**** MATERIAL SUPPLIED ****

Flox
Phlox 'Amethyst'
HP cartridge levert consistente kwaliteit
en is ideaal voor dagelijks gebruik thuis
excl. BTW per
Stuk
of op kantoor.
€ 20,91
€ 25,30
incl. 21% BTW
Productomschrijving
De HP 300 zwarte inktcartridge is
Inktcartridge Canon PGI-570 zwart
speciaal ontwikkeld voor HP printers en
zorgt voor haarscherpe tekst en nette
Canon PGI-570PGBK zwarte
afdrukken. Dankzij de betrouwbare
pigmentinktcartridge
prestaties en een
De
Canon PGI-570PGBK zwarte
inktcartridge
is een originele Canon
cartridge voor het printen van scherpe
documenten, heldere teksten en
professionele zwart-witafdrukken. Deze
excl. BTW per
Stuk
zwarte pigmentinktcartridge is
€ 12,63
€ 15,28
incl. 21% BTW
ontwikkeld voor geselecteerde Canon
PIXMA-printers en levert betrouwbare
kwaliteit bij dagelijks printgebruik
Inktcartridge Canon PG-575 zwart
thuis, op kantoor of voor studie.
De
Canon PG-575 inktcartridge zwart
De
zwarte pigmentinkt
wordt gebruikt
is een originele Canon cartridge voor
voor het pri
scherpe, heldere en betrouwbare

****

### TO-DO ITEM:
Each line from the one with "thuis, op kantoor of voor studie." through the last line of the records must be written out word for word. Include nothing else.

### RESULT:
thuis, op kantoor of voor studie.
De
Canon PG-575 inktcartridge zwart
De
zwarte pigmentinkt
wordt gebruikt
is een originele Canon cartridge voor
voor het pri
scherpe, heldere en betrouwbare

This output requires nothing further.